**QUOTED PASSAGE:**

The Poverty Assessment, which is an analysis of the Government’s 2018 Household Budget Survey, confirms its findings that the basic needs poverty rate declined from 34.4 percent in 2007 to 28.2 percent in 2012, and to a further 26.4 percent in 2018.

Further reduction in poverty is welcome news,” said Bella Bird, World Bank Country Director for Tanzania, Zimbabwe, Zambia and Malawi. “But it is important for the country to accelerate the trend, as the number of the poor is still high, and the majority of Tanzanians are vulnerable to falling back into poverty at the slightest shock. Almost half of the population lives on less than $1.90 per person per day, so there is a lot of work ahead to improve the living standards of all citizens.”

The assessment shows emerging signs of a structural transformation which can be seen in the increasing share of industry and services in total employment. Agriculture is employing fewer workers and those who remain in the sector are diversifying towards non-farm wage and self-employment.

With an increase in the economic returns outside agriculture, there is a growing need for investments in human capital especially among the poor and the vulnerable. Increasing access to productive employment opportunities is key to sustaining the momentum picked up during the last decade,” added Bird.

Among other key findings, the Assessment shows an increase in ownership of communication and transport assets as well as in access to basic services like improved water and sanitation facilities, energy and road network. School enrollment rates have also increased, and a higher proportion of the labor force is working in secondary and tertiary sectors. Despite these improvements, overall education level and access to basic services remain low, particularly for the poorest and for those living in rural areas. This is reflected in recent growth being less pro-poor, widening the welfare gap between the rich and the poor.

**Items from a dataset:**
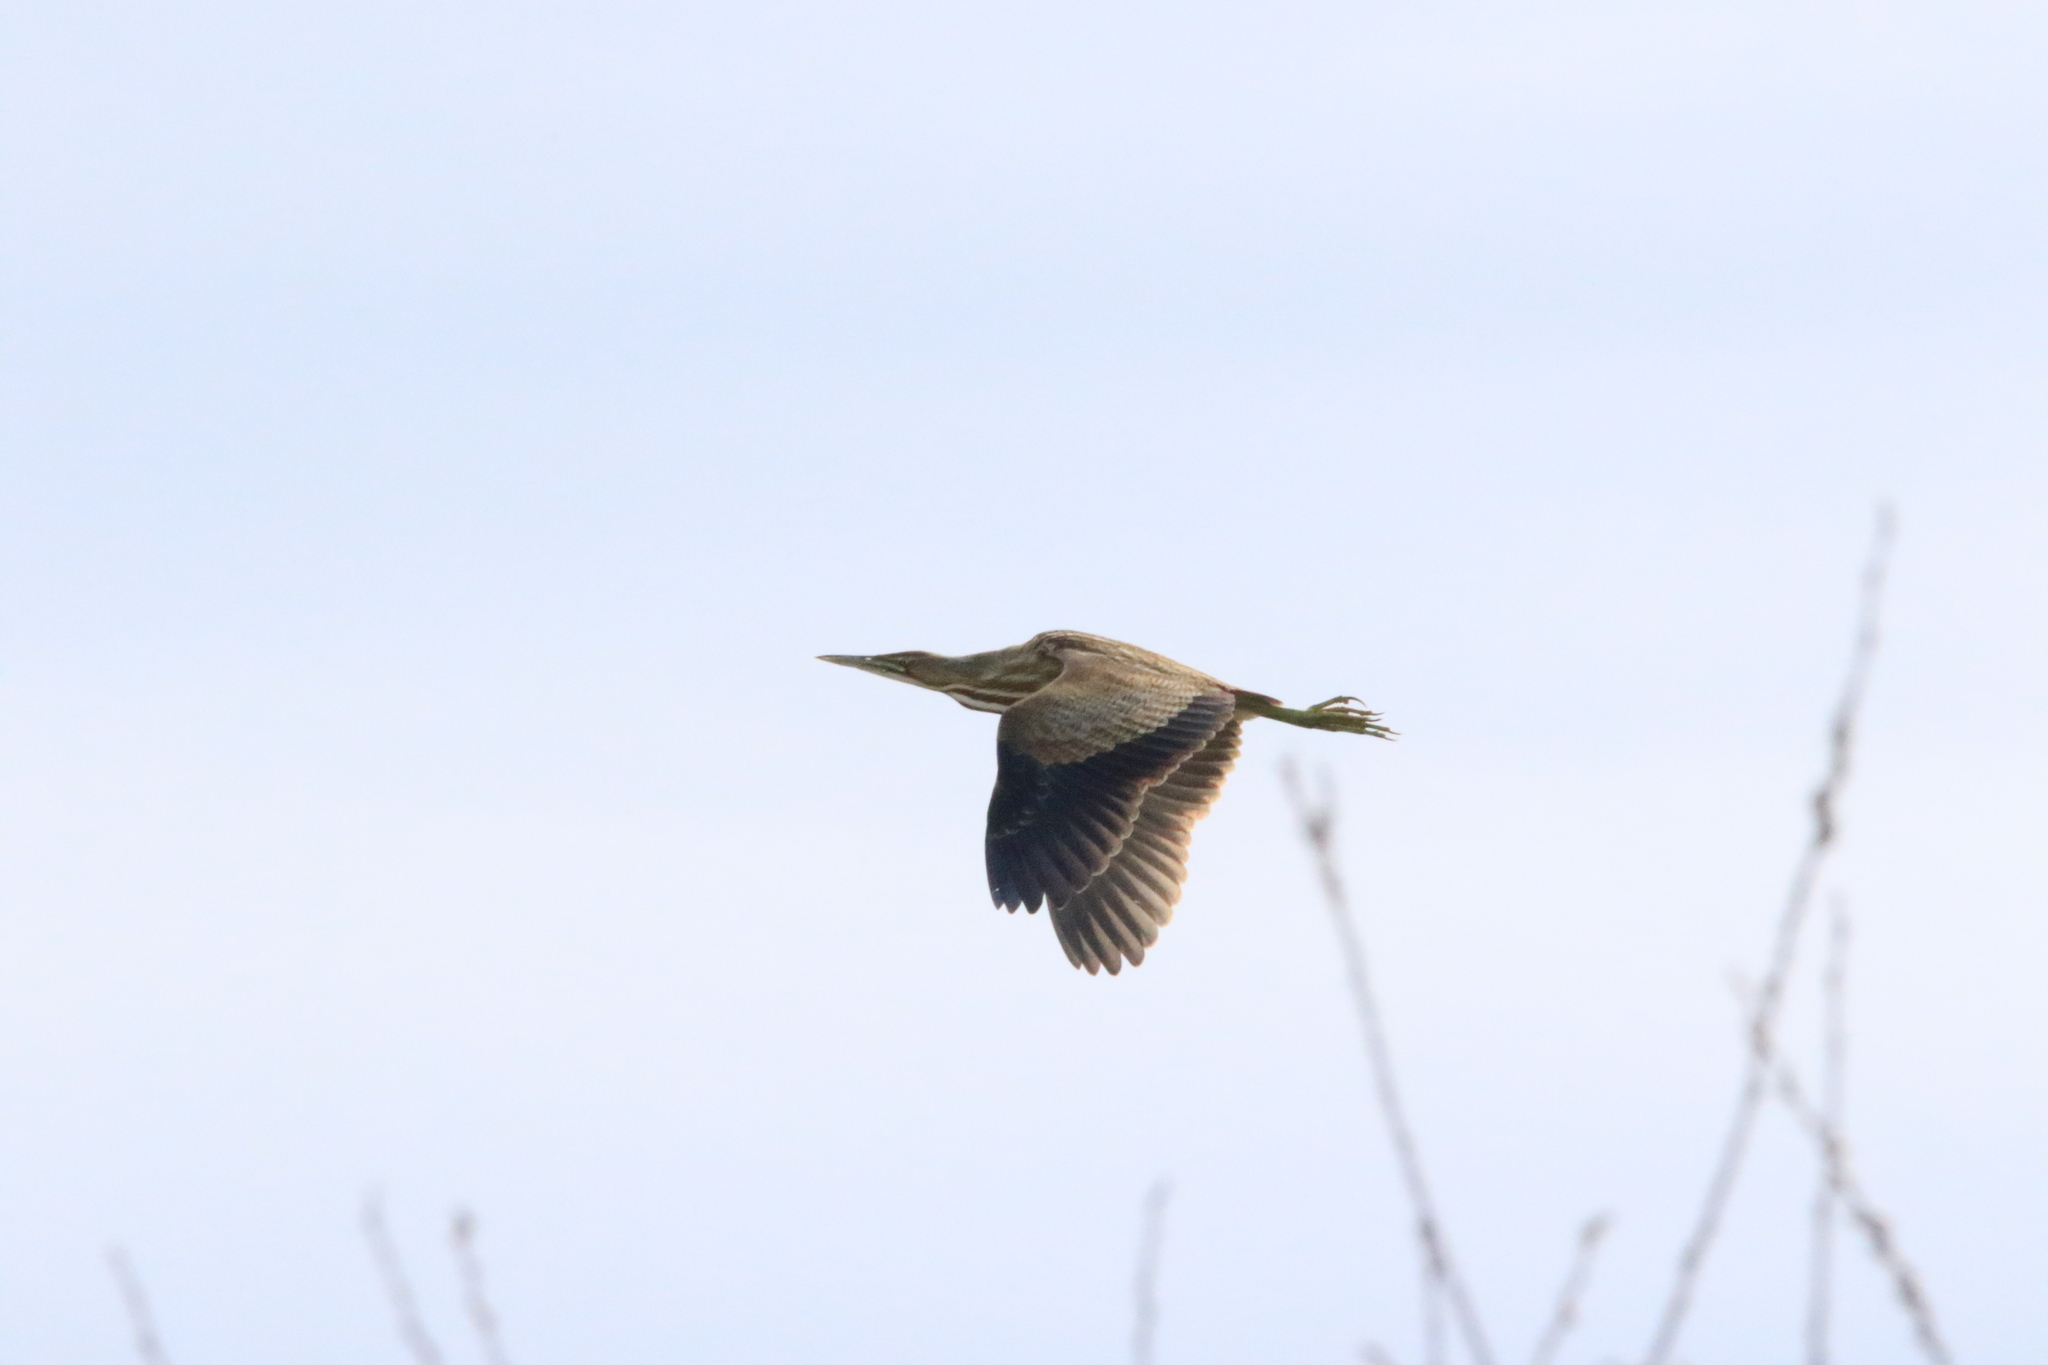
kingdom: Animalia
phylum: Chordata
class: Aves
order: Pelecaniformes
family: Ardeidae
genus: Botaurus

...

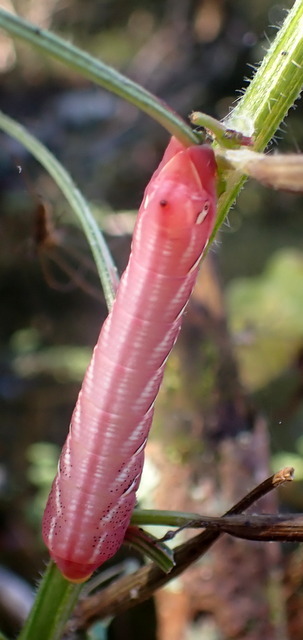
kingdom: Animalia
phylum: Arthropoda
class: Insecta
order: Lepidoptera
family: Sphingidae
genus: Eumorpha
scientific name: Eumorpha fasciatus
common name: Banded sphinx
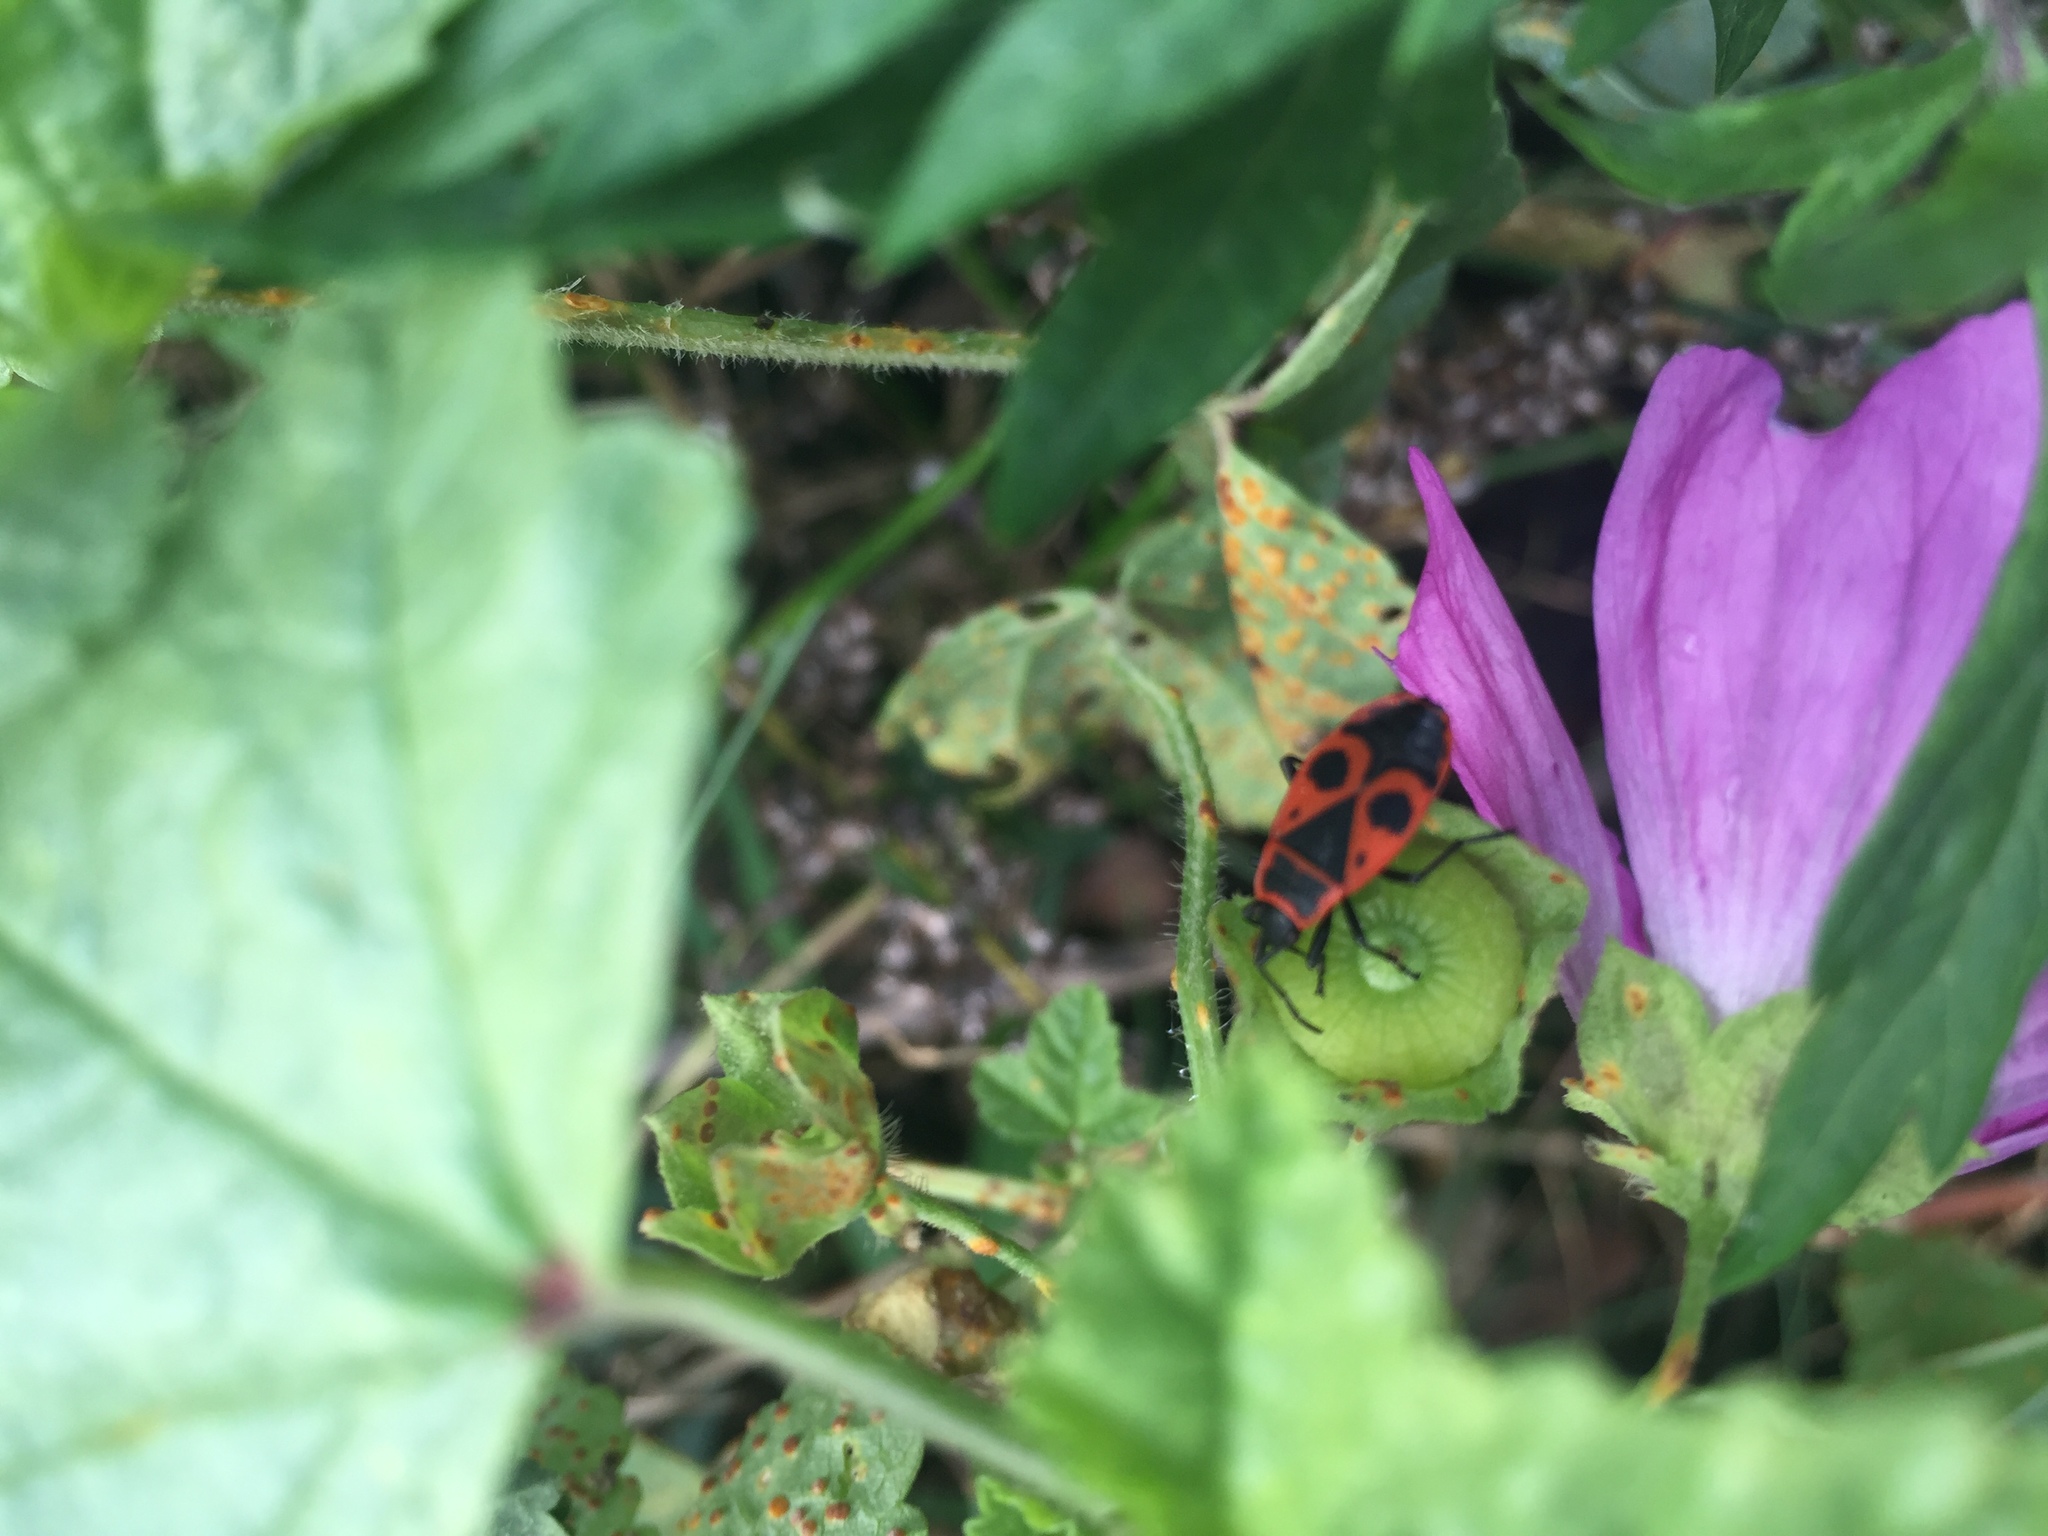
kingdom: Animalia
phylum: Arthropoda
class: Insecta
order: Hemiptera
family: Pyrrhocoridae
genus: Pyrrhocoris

**WHAT YOU WILL DO:**
- 1) According to the poverty passage, why is it important for the country to accelerate the decline in poverty? Answer in one to three sentences.
- 2) Transcribe the poverty passage word for word, starting at "The Poverty Assessment, which" and ending at "percent in 2018.".
Rely only on the poverty passage and nothing else.

**ANSWERS TO THE PROBLEMS:**
- 1) The number of poor people is still high, and most Tanzanians are vulnerable to falling back into poverty at the slightest shock. Almost half of the population lives on less than $1.90 per person per day, so much work remains to improve living standards for all citizens.

- 2)
The Poverty Assessment, which is an analysis of the Government’s 2018 Household Budget Survey, confirms its findings that the basic needs poverty rate declined from 34.4 percent in 2007 to 28.2 percent in 2012, and to a further 26.4 percent in 2018.